El bosquecillo se disolvía a la vez que se ajustaba a la carretera. Había corrido en dirección contraria a la casa del hombre. Algo le decía que los monstruos deambulaban por allí. Corrió agachado por el merendero sangriento. De vez en cuando, se escuchaba un grito. Los monstruos no encontraban a su trofeo. Tuvo que reducir el ritmo porque no podía más. Una débil brisa recorrió el terreno y entonces un murmullo reinó a su alrededor. A cada paso, se escuchaba mejor. Era como si cantidad de gente hablara en voz baja. Lucius pensó entonces en acercarse más al río. El peligro se cernía sobre el camino. Al otro lado del río todo era campo. Fincas con cientos de árboles frutales que le impedían ver en la distancia. Desde allí los veía unos metros por encima de él. Sus sombras se perdían en el brillo de la noche y las montañas.
Se acercó a la orilla del río y metió las piernas. Mojó sus manos y se enjuagó con el agua helada. Desprendería menos olor, lo había visto en las películas. El olfato de los monstruos sería inútil a partir de ahora.
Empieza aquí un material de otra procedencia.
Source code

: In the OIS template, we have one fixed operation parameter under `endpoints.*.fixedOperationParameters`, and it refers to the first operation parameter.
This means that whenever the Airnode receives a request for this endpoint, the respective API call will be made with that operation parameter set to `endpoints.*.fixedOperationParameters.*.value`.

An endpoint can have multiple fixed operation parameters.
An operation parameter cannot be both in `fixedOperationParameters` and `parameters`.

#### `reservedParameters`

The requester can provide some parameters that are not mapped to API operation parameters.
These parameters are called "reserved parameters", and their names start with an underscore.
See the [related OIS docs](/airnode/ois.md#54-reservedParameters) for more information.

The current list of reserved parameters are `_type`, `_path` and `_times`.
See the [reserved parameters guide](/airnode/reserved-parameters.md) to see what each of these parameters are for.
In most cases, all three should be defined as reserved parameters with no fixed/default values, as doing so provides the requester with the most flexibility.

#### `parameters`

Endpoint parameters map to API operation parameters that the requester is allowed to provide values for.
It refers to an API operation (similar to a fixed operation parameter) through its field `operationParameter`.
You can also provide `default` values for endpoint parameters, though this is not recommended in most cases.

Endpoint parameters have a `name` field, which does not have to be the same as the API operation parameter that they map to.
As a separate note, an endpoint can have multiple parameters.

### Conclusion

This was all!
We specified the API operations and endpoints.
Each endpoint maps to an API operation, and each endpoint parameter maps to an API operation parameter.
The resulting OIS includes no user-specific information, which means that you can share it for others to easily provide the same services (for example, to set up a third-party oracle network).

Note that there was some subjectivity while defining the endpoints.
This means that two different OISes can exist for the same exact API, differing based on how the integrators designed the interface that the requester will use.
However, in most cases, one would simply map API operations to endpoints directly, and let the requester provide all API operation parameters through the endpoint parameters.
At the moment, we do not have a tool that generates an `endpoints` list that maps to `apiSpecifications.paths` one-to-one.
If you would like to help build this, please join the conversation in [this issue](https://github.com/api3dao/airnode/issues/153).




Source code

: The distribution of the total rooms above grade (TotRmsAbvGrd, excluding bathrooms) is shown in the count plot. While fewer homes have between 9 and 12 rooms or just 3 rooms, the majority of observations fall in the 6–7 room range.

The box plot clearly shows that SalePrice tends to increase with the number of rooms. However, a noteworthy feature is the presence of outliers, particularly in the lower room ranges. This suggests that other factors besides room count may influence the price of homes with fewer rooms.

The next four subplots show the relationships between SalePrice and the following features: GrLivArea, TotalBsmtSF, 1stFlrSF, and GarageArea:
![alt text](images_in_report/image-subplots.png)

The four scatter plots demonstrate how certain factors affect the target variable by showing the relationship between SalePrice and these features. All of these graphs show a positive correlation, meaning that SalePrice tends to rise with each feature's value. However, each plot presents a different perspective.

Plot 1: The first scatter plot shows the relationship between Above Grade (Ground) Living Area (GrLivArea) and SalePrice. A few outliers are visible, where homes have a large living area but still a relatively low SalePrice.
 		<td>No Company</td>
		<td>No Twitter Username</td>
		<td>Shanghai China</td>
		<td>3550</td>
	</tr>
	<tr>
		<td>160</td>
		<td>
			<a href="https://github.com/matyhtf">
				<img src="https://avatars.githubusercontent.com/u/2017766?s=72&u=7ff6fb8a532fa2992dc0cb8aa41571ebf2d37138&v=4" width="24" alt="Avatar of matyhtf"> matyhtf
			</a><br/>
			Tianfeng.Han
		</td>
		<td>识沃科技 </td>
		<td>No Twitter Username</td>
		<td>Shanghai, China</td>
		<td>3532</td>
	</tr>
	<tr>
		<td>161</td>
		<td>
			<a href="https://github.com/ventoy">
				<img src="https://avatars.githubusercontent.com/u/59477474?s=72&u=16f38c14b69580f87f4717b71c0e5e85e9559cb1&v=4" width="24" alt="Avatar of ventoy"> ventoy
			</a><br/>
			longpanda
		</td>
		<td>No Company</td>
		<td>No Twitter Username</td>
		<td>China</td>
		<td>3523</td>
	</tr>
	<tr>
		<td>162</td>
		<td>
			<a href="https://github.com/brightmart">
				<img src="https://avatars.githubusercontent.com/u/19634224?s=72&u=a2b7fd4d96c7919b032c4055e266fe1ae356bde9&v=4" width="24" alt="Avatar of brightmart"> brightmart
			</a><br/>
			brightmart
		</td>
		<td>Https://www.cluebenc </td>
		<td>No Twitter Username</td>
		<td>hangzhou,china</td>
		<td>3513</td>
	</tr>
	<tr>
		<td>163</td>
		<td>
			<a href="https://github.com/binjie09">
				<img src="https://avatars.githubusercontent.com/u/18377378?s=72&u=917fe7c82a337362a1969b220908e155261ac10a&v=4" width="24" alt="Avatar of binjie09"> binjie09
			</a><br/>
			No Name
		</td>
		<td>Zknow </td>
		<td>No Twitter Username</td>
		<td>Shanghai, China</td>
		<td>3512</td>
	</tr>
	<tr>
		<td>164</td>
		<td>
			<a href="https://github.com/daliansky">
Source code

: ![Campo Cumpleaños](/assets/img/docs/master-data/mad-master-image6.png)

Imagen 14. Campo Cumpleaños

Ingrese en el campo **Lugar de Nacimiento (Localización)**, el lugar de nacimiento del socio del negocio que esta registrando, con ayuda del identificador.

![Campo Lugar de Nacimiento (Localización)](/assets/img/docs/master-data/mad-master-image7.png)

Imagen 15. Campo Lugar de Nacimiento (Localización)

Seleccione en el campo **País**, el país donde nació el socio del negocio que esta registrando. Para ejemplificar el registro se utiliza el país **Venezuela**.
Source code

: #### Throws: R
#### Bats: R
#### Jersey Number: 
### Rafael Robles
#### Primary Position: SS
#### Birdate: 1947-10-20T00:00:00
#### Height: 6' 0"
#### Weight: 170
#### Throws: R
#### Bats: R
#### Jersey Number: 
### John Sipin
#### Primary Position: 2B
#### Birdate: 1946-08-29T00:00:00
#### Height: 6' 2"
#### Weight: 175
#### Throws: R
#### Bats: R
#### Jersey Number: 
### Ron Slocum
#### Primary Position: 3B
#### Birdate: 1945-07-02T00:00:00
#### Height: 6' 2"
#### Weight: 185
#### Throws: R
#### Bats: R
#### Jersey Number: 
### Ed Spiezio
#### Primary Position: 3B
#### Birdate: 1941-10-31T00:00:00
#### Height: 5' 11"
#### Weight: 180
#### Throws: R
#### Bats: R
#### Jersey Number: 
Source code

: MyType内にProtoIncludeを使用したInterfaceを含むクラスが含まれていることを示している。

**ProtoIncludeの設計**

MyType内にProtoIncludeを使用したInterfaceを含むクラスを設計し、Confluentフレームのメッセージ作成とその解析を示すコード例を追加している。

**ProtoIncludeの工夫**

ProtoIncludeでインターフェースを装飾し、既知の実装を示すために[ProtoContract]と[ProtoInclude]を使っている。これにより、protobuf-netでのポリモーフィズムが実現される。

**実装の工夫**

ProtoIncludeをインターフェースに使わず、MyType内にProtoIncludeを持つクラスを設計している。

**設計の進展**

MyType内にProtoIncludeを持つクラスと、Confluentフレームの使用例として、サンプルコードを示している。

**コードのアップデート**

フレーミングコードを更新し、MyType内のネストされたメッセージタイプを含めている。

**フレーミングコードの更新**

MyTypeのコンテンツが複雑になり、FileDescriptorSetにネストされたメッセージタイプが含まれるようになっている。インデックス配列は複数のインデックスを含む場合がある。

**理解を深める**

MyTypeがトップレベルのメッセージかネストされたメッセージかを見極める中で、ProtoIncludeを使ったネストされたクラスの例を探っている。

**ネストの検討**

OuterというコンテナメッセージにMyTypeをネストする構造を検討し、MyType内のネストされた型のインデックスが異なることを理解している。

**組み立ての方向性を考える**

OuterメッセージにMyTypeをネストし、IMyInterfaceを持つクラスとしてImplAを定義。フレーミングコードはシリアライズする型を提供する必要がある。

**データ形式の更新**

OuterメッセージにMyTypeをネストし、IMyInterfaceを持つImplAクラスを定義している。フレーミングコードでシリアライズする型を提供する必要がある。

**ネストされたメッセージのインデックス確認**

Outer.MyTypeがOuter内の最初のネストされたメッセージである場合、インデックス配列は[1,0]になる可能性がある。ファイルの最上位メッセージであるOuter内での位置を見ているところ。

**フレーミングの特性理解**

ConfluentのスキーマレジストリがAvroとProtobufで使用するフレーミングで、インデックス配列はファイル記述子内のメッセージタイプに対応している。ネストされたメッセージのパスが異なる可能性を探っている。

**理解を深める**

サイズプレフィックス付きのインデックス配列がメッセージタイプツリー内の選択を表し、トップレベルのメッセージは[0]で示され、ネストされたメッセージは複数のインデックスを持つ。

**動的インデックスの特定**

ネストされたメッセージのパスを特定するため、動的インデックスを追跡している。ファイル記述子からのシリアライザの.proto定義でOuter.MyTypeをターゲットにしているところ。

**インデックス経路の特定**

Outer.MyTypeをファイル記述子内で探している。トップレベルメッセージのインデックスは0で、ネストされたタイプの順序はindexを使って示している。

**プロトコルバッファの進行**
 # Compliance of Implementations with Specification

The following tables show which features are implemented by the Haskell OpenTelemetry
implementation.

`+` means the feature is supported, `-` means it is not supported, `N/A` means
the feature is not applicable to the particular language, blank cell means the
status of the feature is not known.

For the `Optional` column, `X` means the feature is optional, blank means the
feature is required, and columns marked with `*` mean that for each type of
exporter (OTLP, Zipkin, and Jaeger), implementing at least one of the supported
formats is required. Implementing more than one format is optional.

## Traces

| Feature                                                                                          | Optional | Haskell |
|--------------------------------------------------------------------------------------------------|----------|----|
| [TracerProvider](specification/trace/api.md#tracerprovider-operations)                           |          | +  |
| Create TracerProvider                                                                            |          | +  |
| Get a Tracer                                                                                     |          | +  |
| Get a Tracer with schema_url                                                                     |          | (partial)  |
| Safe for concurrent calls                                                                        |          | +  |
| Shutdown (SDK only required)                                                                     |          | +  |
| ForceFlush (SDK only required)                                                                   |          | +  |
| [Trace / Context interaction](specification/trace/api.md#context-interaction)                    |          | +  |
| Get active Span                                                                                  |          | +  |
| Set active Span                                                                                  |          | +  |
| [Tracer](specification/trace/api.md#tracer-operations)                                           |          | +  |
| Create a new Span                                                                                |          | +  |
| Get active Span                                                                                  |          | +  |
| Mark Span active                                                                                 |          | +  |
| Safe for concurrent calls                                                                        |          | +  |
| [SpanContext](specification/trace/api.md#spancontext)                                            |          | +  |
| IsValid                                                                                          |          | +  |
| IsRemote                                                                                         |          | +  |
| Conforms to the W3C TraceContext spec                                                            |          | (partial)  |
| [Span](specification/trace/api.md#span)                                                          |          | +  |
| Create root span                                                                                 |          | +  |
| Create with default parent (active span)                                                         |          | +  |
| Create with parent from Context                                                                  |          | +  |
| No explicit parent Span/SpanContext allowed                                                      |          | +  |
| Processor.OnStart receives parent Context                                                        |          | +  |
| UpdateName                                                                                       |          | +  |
Pero tampoco podía parar demasiado, las piernas se le congelaban. Mejor sería cruzar al otro lado.
No era muy profundo. Lo sabía. Sujetándose a las piedras lo consiguió. La orilla era breve allí. Con urgencia, el reborde se elevaba hacia lo alto, creando una gran pared de tierra que lo protegía. Lo pensó bien, no subiría más. Huiría río adelante por esa ribera. Algo le decía que no debía subir. Correr junto al riachuelo le hizo sentirse acompañado.
De nuevo, el murmullo. Los gritos hacía rato que no se escuchaban. Lucius se palpó la camiseta. El frío se había instalado en su pecho. Se tapó la boca para que nadie le oyera toser. El frío de la sierra sobre su piel. Hambre. Sueño. Sed. La luna observándole en la bóveda celeste con una sonrisa malévola…
El murmullo.
Lo pensó mejor. No se resistió más. Tal vez pudieran ayudarle. Lucius escaló por la pared de tierra hasta el labrantío. Nadie le avisó de que a ese lado había cientos de ellos.